Polly
I dreamed I was back in the attic. A full moon shone in through a skylight, and the shadows of gravestones marched along the sloping roof. There was a loud noise, like a thunderclap, and everything shook. An earthquake? I shut my eyes. When I opened them, a huge crack had appeared, running down the wall of the attic. As I gazed at it in horror, it slowly started to grow wider.
I reached for Rose but I couldn’t find her. I could feel that same fading, draining feeling I’d had when the Door Jumper attacked me.
“Rose!” I called out, my voice a hoarse whisper. “Rose, help me!”
“Help you?” came a voice from the crack. I looked, and I saw Rose climbing through it with a strange look on her face. She was wearing the long black dress from the suitcase, the dried rose the color of old blood pinned to her chest. Her hair was longer, disappearing down her back in a swirl of shadows. “Can’t you figure it out, you stupid girl?”

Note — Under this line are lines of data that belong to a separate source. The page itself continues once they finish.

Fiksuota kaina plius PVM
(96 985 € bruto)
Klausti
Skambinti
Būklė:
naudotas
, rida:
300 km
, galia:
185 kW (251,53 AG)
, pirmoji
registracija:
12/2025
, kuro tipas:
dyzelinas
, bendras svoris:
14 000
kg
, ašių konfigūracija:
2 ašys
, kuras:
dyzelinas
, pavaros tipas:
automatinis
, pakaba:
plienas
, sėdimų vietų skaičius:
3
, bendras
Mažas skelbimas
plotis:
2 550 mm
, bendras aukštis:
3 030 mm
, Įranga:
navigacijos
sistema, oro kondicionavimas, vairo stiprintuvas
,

She stood over me and smirked. Her face was Rose’s face, but it looked different: cruel and crazy.
“I am Winnifred,” she said, leaning down and breathing into my face. “I am Rose. We are one. And you are dead.”
With a howl of laughter she whirled around and snapped into the swirling, towering Door Jumper, surrounding me, hugging me, drowning me.
Rose
After supper I returned to my grandmother’s room. I turned on the pretty stained-glass lamp and looked around at the mess. Tissue paper, shoes and boxes in a jumble on the floor. The sad clothes laid out on the bed. A few boxes were piled in a corner, still unopened.
I sat down in the middle of it all and started putting away the shoes, carefully wrapping them in the tissue again. It reminded me of when I was little, putting my dolls to bed. I had gone through a stage of dressing them all in makeshift nightgowns and setting them in cradles and shoe box beds, all in a row. Every night I had to do it, before I went to sleep. My mother would try to hurry me up but I had to make sure each one was carefully tucked in. Sometimes the old lady ghost would appear, rocking and knitting, smiling at us all: dolls, child, mother.
I don’t know why, but there among the shoes and tissue I began to cry. I felt lost, as though someone had died and the world wasn’t the place it was supposed to be.
“Never mind,” came a familiar voice from the corner. “Never mind, dear.”
I looked up. The old lady had appeared in the easy chair by the window, knitting. I hadn’t seen her since the summer, when I was so ill.
“Who are you?” I whispered, getting up and drawing closer to her. “Why do you come to me?” I was at her feet now. She looked as solid as the chair she was sitting in. She was very old, shrunken and wrinkly, but her thick, arthritic fingers moved quickly in rhythm, and the needles clacked industriously.
“What are you knitting?” I asked, examining the soft, mauve wool that puddled on her lap.
She smiled at me. “It’s for you, Rose,” she said in her soft, sweet voice. “To keep you warm. You’re going to need it.”
I laid my head down against her knees then. I could feel her thin bones against my cheek, and she was strangely warm, for a ghost.
“Can you help me?” I asked. “Can you tell me what’s going on?”
The knitting needles stopped clicking and she stretched out her hand and stroked my hair.
“Yes, I can help you, Rose,” she said softly. “I’m watching over you. Always. You’ll figure it out soon. Don’t worry.”
Then she was gone and I was leaning against an empty chair.